De ce point de vue, ils se font la courte échelle. L’un rejoint le conseil municipal, l’autre organise immédiatement un rassemblement devant la salle du conseil en espérant l’esclandre. Dans ces conditions, que retiendra-t-on du débat de fond sur la situation financière de Grenoble, les causes de ses difficultés et les solutions à mettre en œuvre pour y remédier ??? On voit bien l’intérêt que l’un et l’autre ont à ce que ce débat ne soit pas audible…
Dès lors, il convient de regarder la situation politique en face telle qu’elle se présente, sans se raconter des histoires. La vérité c’est que s’est installé un match entre deux acteurs qui se nourrissent l’un l’autre. On peut le regretter, je le regrette, mais c’est une réalité. Cette réalité peut tout à fait perdurer jusqu’au mois de mars.
Si tel devait être le cas, dans ces conditions, je le dis très clairement, je ne serais pas candidat aux prochaines élections municipales. Je ne serais pas du tout candidat. Je ne me suis pas engagé en politique pour participer à un combat de rue. Je ne me suis pas engagé en politique pour avoir à choisir le moindre mal entre la démagogie des uns et le populisme des autres. Je ne me suis pas engagé en politique pour choisir entre Éric Piolle et Alain Carignon.

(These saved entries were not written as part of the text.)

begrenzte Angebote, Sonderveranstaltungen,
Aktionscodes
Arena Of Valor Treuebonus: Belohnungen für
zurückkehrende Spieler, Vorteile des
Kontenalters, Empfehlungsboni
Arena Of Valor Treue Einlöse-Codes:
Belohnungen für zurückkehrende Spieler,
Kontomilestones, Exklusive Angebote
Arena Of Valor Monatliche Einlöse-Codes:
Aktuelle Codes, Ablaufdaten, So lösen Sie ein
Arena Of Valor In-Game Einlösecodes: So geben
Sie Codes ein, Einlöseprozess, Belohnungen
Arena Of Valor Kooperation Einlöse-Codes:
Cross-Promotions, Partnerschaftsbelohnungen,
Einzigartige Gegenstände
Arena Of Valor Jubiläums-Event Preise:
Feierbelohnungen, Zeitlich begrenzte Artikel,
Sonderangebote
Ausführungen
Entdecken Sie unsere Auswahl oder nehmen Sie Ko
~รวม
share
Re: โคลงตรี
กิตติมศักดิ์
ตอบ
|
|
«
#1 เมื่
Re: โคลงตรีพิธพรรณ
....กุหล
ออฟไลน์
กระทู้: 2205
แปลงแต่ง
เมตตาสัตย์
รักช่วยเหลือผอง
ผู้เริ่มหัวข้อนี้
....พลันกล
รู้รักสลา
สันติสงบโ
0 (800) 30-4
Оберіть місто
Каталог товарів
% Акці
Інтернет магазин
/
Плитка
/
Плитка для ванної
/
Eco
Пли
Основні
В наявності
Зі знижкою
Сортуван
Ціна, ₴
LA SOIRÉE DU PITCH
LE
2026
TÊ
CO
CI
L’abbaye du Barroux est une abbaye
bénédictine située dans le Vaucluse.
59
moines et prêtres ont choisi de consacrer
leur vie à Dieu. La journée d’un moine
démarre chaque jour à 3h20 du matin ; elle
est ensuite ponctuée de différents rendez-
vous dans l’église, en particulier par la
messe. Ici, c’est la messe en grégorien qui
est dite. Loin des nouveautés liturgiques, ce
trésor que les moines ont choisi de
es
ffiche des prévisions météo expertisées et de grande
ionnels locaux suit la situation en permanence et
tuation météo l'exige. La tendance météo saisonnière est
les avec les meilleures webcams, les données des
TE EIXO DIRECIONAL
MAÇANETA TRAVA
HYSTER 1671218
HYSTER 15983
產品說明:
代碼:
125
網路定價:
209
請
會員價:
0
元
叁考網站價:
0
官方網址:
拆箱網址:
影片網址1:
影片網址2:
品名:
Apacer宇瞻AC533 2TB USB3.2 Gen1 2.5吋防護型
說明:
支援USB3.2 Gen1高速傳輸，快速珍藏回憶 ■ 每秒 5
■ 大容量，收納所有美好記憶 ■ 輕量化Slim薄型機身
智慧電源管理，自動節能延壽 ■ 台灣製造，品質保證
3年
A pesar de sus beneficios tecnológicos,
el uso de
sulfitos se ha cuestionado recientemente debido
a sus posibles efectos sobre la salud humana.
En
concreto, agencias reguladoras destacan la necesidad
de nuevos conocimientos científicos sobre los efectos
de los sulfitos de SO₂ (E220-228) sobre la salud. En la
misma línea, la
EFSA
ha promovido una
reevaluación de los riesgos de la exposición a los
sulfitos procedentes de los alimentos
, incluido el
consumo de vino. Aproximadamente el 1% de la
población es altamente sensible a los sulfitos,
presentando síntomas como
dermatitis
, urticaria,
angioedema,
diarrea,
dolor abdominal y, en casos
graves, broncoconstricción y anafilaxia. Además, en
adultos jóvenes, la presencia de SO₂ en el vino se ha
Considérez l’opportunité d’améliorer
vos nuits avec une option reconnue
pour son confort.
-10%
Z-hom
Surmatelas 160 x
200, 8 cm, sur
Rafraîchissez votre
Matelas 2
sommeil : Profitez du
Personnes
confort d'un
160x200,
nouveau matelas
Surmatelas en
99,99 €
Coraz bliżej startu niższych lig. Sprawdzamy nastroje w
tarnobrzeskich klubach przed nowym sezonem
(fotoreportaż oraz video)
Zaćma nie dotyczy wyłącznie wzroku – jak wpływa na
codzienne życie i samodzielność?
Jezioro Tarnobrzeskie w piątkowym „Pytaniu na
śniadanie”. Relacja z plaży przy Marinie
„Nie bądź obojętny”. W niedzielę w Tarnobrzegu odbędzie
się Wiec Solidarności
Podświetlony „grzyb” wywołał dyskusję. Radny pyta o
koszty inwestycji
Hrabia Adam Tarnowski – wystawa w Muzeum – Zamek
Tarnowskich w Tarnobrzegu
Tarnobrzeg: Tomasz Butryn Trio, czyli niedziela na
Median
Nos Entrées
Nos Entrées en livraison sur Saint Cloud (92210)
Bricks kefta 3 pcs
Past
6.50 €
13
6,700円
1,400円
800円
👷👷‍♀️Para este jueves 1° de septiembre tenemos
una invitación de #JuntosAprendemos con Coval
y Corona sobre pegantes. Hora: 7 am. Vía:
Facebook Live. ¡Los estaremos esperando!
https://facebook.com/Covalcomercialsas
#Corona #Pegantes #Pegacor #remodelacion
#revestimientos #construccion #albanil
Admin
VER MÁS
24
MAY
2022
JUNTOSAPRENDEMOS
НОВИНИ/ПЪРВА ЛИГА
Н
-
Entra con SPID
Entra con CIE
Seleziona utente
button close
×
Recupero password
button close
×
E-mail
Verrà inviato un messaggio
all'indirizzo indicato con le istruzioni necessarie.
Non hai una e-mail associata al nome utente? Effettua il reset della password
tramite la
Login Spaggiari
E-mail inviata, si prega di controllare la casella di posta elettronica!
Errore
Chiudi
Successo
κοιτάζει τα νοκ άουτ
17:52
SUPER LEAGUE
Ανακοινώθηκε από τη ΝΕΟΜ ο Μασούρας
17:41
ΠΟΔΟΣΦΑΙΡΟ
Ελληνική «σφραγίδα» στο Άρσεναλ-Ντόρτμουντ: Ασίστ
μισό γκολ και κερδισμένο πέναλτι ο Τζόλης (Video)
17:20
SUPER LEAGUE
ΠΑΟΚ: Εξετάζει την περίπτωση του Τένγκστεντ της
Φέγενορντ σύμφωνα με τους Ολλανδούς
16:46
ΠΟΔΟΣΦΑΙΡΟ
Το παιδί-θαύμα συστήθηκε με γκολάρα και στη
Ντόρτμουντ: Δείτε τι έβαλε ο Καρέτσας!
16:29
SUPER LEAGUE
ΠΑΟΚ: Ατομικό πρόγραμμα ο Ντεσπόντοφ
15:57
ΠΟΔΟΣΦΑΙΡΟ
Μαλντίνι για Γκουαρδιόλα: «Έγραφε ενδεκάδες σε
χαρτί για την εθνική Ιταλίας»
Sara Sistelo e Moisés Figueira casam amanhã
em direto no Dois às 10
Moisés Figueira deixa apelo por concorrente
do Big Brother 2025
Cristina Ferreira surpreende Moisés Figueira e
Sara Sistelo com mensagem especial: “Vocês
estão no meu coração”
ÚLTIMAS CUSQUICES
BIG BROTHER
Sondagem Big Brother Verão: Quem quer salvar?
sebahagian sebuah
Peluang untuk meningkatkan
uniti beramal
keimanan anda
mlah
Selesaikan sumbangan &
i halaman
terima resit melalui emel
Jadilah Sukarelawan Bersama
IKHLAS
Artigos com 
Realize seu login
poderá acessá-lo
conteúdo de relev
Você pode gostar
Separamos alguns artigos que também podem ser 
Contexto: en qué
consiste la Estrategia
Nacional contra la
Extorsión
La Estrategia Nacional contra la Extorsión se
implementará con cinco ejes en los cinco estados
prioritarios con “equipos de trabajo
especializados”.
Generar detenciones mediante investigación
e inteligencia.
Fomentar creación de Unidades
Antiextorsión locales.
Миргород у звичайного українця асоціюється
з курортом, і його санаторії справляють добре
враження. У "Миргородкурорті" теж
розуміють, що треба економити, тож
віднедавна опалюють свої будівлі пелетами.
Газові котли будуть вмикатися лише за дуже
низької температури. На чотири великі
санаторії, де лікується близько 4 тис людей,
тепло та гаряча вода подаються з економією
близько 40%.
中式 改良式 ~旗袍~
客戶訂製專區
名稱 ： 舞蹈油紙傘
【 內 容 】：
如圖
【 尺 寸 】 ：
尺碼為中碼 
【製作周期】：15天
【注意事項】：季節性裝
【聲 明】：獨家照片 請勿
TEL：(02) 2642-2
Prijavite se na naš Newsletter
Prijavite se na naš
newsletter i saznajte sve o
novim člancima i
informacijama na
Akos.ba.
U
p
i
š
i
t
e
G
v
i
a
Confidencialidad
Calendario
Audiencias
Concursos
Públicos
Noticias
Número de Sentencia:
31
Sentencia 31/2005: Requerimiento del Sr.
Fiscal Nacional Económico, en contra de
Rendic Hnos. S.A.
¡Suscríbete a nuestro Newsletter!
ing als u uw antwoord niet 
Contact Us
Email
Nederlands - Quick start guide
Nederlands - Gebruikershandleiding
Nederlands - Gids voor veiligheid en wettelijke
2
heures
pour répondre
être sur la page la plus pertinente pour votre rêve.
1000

Une troisième voie politique existe
Mais je veux dire que cette réalité du moment n’est pas une fatalité. Une troisième voie existe. Elle peut émerger. Elle peut s’imposer. Elle peut porter un projet à la fois ambitieux et entraînant, enthousiasmant et sérieux. Elle peut se nourrir de ce duopole qui, de fait, ne propose que le bruit et la fureur. Cela suppose des principes partagés qui donnent le cadre du projet.
Je pense en l’occurrence à la problématique du redressement des comptes publics, condition sine qua non de la sauvegarde du service public municipal. Je pense aussi aux défis que le spectre du communautarisme nous impose de relever. Je pense enfin aux conditions qui permettront d’entraîner toute la population et notamment les plus modestes sur le chemin de la transition énergétique. Cela suppose une perspective de gouvernance qui tienne compte de la diversité des sensibilités à rassembler. Alors, bien évidemment, je prendrai toute ma part à cette entreprise au service de Grenoble.
Il y a, parmi les acteurs politiques, au sein de la société civile, des talents et des énergies qui doivent se fédérer. C’est cet appel que je lance aujourd’hui. C’est ce texte que je diffuserai largement dans les jours à venir.
Grenoble est une ville singulière, capable du meilleur et qui a connu le pire. Grenoble a eu Mendès-France comme député mais c’est aussi la ville qui a mis un terme à sa vie politique active.
Grenoble a eu les Jeux olympiques mais elle a aussi connu l’opprobre. J’ai le sentiment que Grenoble est aujourd’hui à la croisée des chemins. Tout est possible. C’est inquiétant mais c’est aussi exaltant.